*Task*: Give the data again in full, without pictures.

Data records
————————

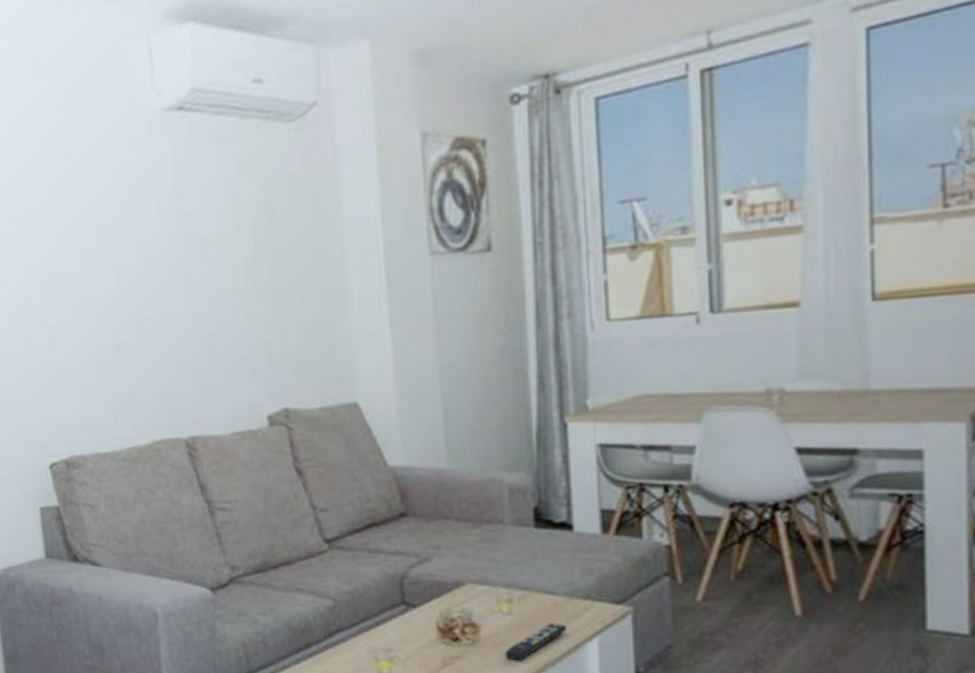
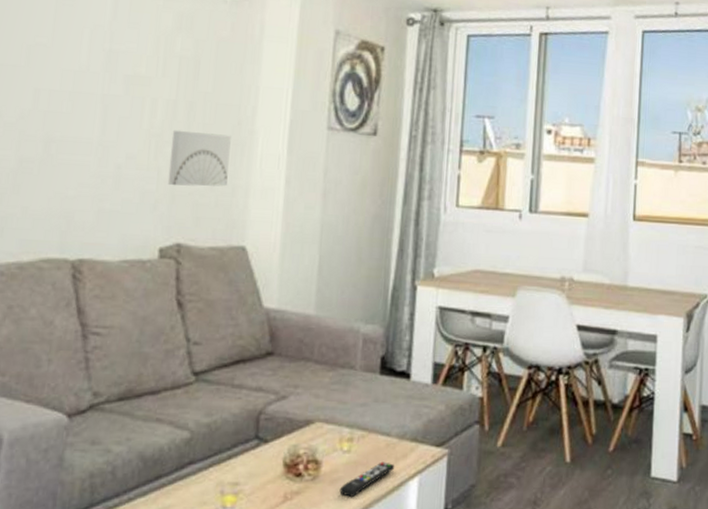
wall art: none [258,282,326,348] -> present [167,129,231,187]

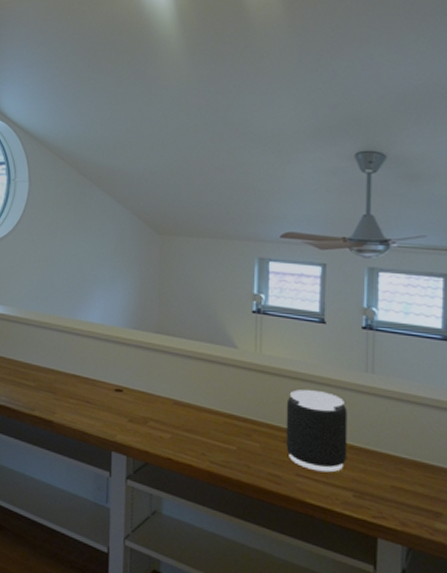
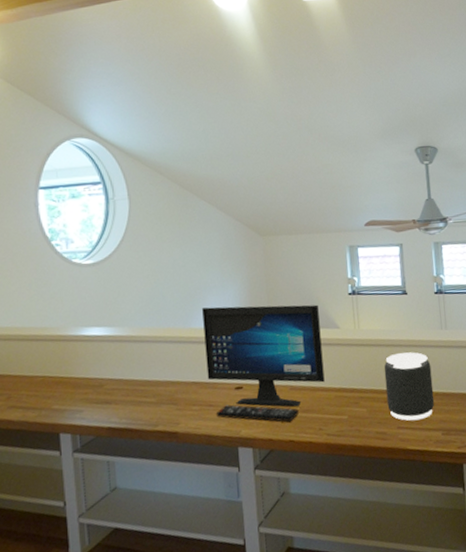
computer monitor: none [88,301,215,424] -> present [202,304,325,407]
remote control: none [92,405,180,439] -> present [215,404,299,422]

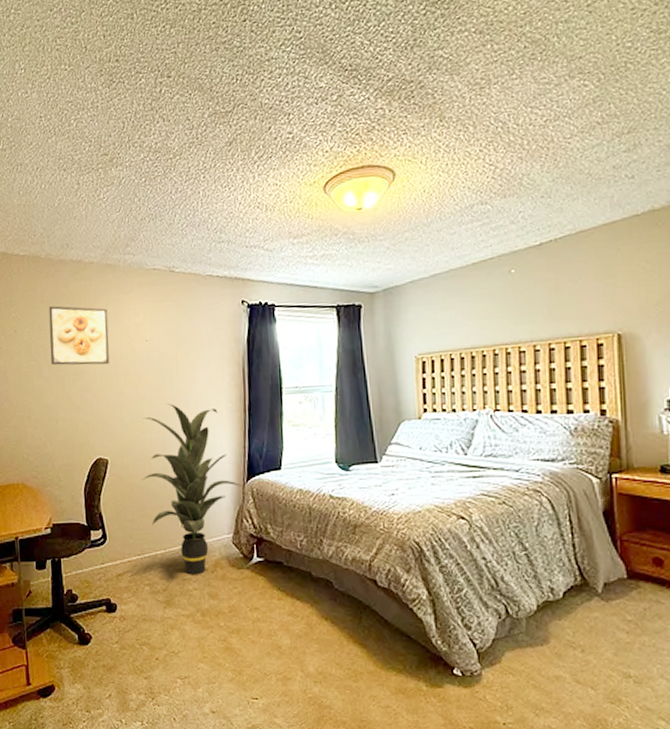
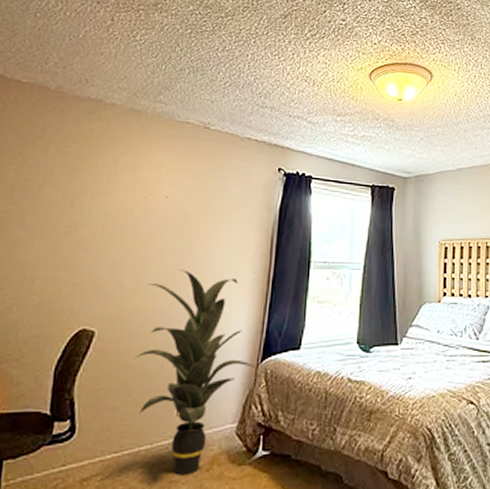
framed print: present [48,306,110,366] -> none [38,145,124,220]

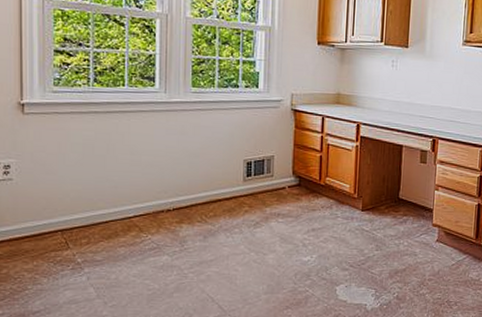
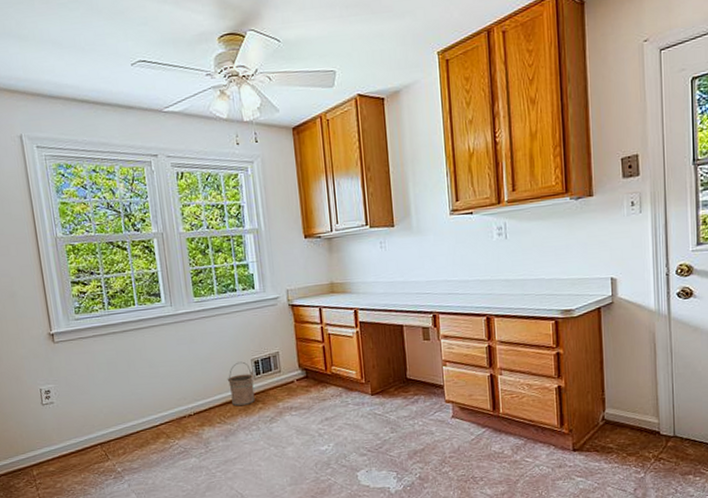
bucket: none [215,160,244,207] -> present [227,361,255,407]

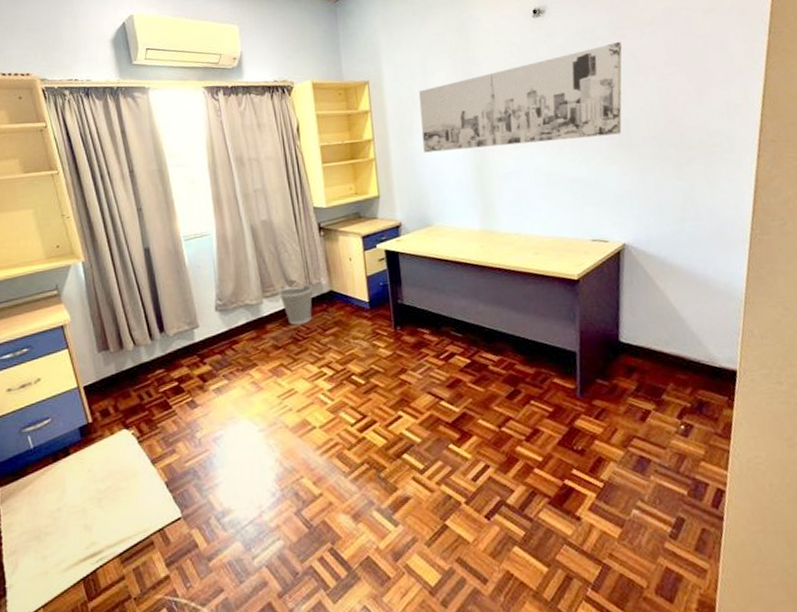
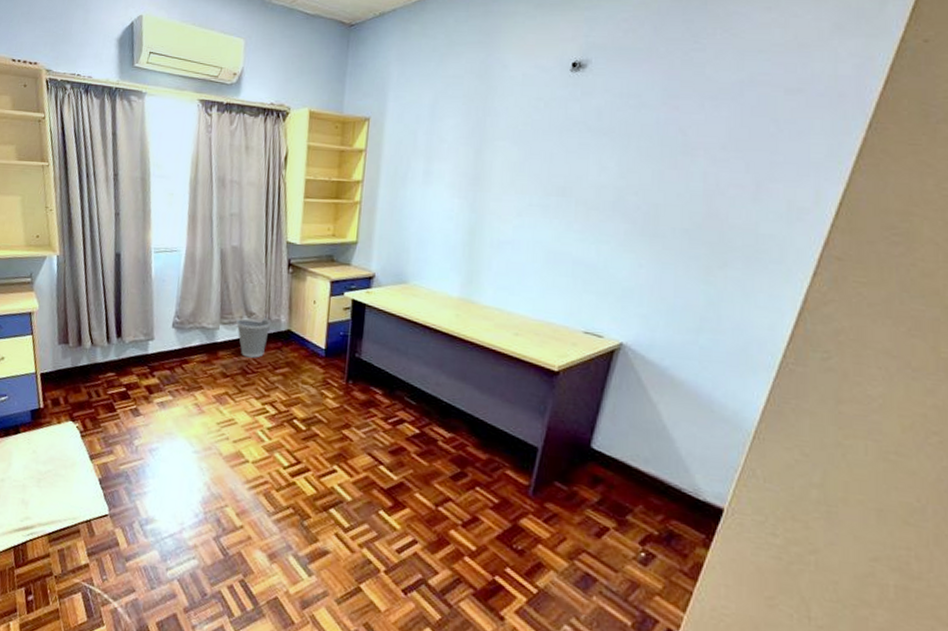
wall art: present [418,41,622,153] -> none [414,112,673,220]

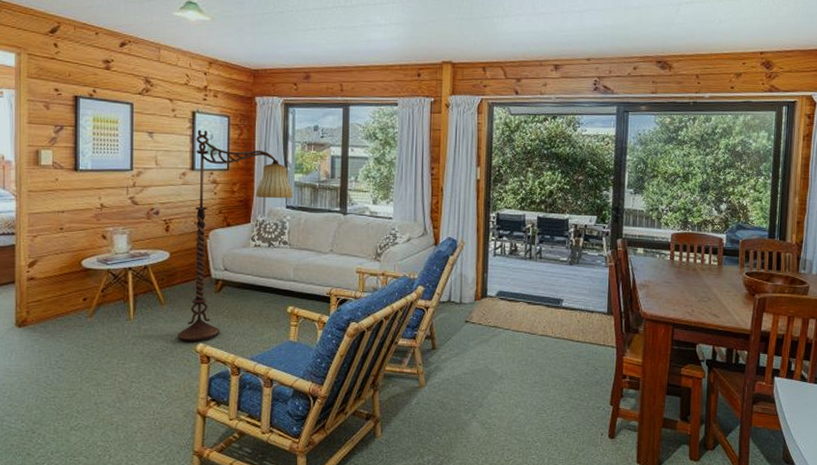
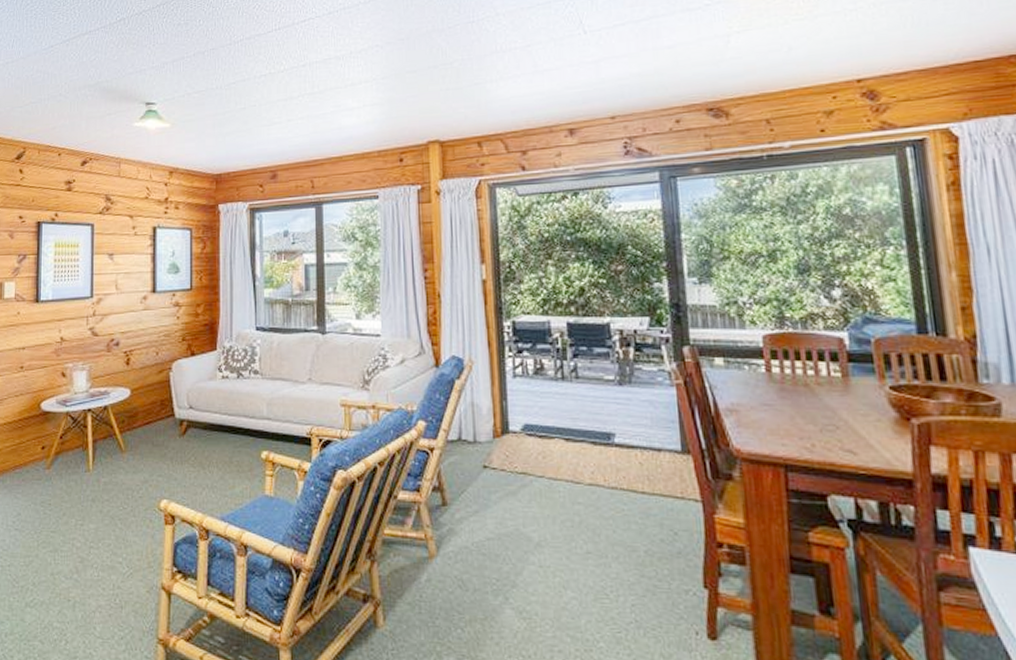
floor lamp: present [178,129,293,341] -> none [139,246,263,496]

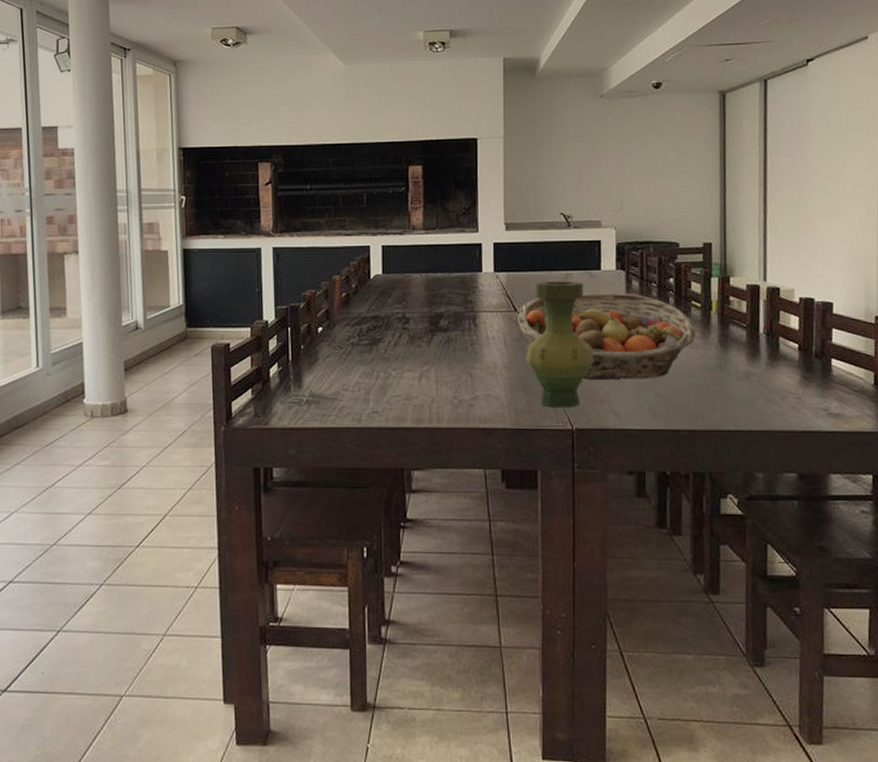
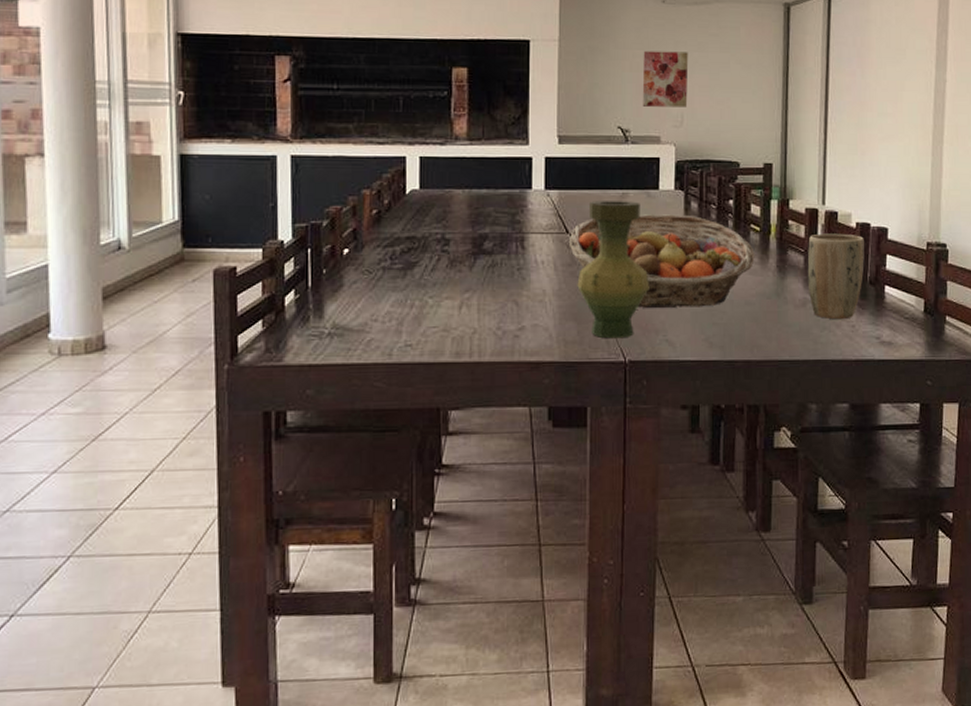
wall art: none [583,142,627,194] -> present [642,50,689,107]
plant pot: none [750,308,810,392] -> present [807,233,865,320]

————————

*Solution for this exercise*:
wall art: none [258,282,326,348] -> present [167,129,231,187]

computer monitor: none [88,301,215,424] -> present [202,304,325,407]
remote control: none [92,405,180,439] -> present [215,404,299,422]

framed print: present [48,306,110,366] -> none [38,145,124,220]

bucket: none [215,160,244,207] -> present [227,361,255,407]

wall art: present [418,41,622,153] -> none [414,112,673,220]

floor lamp: present [178,129,293,341] -> none [139,246,263,496]

wall art: none [583,142,627,194] -> present [642,50,689,107]
plant pot: none [750,308,810,392] -> present [807,233,865,320]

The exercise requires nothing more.